I think the U.S. overall has low single digits. And even those exist in an extremely dubious legal space, requiring the cops to turn a blind eye to their existence.
Unfortunately I don't know the exact specifics of the situation there as I don't live in the US. I know there's a large homeless problem but not the details. Maybe the policies I mentioned also need other policies to balance them out, policies like you're not allowed to camp on the street and you're not allowed to steal, at all.
Maybe don't allow people to drive under the influence of any drug that's not a stimulant, or improve tests that measure the dose a person is on so we know if they're on normal dose adderal or high on huge doses of meth.
I know law isn't easy to test and iterate but we need something like that in order to improve things, maybe invent temporary laws, specific to certain test cities, which require direct voting to enforce, have a maximum test period and require another vote to lengthen.

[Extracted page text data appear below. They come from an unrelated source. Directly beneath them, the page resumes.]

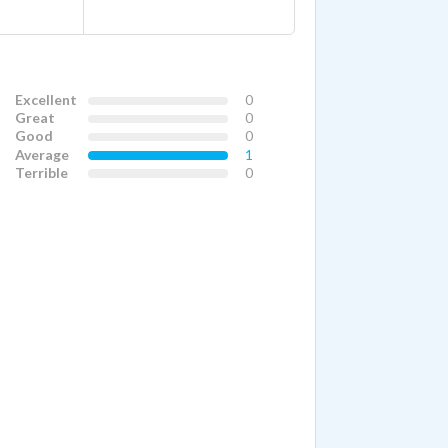
Excellent
0
Great
0
Good
0
Average
1
Terrible
0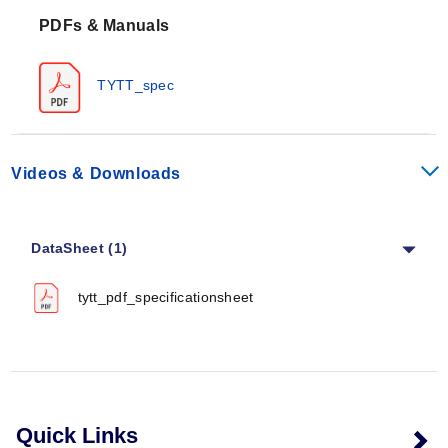
PTFE tubing has excellent chemical resistance
PDFs & Manuals
properties and can be used with almost all chemicals
and solvents. PTFE tubing is FDA approved.
TYTT_spec
Videos & Downloads
DataSheet (1)
tytt_pdf_specificationsheet
Quick Links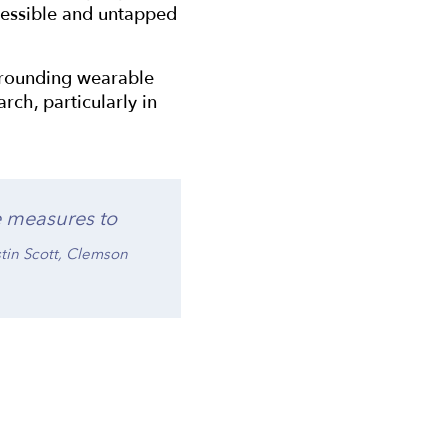
ccessible and untapped
surrounding wearable
rch, particularly in
e measures to
istin Scott, Clemson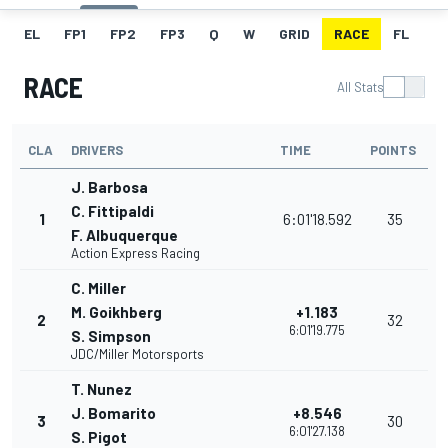
EL
FP1
FP2
FP3
Q
W
GRID
RACE
FL
RACE
All Stats
CLA
DRIVERS
TIME
POINTS
J. Barbosa
C. Fittipaldi
1
6:01'18.592
35
F. Albuquerque
Action Express Racing
C. Miller
M. Goikhberg
+1.183
2
32
6:01'19.775
S. Simpson
JDC/Miller Motorsports
T. Nunez
J. Bomarito
+8.546
3
30
6:01'27.138
S. Pigot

Yeah, everything you laid out is perfectly logical and what they should be doing, but unfortunately, progressive politics in the US philosophically opposed to enforcing camping and theft laws. E.g., in San Francisco, it’s legal to steal under $900.
So if I don’t have the money to pay rent, what should I do?
Should I commit suicide?
And the extremely high rents means in the US you don’t even need to be jobless to not be able to afford rent. The lowest 10-20% of paying jobs may not pay enough money for a person to live in the area the job exists.
Homelessness in the US is a massive problem. But the homeless are not the cause of homelessness. They’re the victims. The U.S. has multiple failed policies which allows homelessness to exist in the richest country in the world.
And there are solutions across the ideological spectrum. You can go left and have the government give them housing. This is cheap (way cheaper than shelters) and extremely effective. On the extreme right you can stop NIMBYs from allowing housing to be built, which will in itself drop costs and rent.
The answer probably lies somewhere in the middle. But the US has chosen to simply ignore the solutions altogether.
When the U.S. does pick a solution, it chooses to incarcerate them. Which is the worst possible solution because now you’ve led them to joining a gang and predictably becoming real criminals themselves who now learn know how to rob and steal and commit violence to satisfy their need for money.
And it’s also ridiculously more expensive than all the other solutions above.
Not everyone needs to concentrate in a couple big cities. You can't afford to rent in the city go somewhere else that's cheaper. There is an abundance of land in the US not being utilized.
Why must people be subjected to witnessing others misery and self-destruction? If you care so little about their public camping would you also let someone camp in your yard?
You seem to have no sympathy for shop owners that get robbed constantly, if someone robbed you on your way to the car from the grocery store would you also be ok with it?
Even if rent is arguably cheaper outside of the big cities, the costs of living for the poor are more expensive as transportation costs increase, and economic opportunity plunges.
Of course it makes sense for economically precarious people to move to the city. We should expect and applaud them for making this decision. It’s where all the jobs are.
No it's not, stop spreading misinformation. It's illegal as it always has been, and stop listening to police about why they do what they do. They are not honest about it and their incentives and motives are easy to decipher once you choose to.
Homeless people aren't camping! That's where they live. If you want to make homelessness a crime you could prosecute landlords who evict people with nowhere to go. Why isn't that the crime?
Just think for a minute please about the propaganda you've internalized and are now spreading with these positions. These are complex issues and the view of the police, and police-based solutions, are not the only or best approaches.
Half-assed solutions lead to half-assed results. Decriminalization sounds nice to liberals, but when you continue to criminalize the production and sale of drugs you still get almost all of the same problems you had before decriminalization.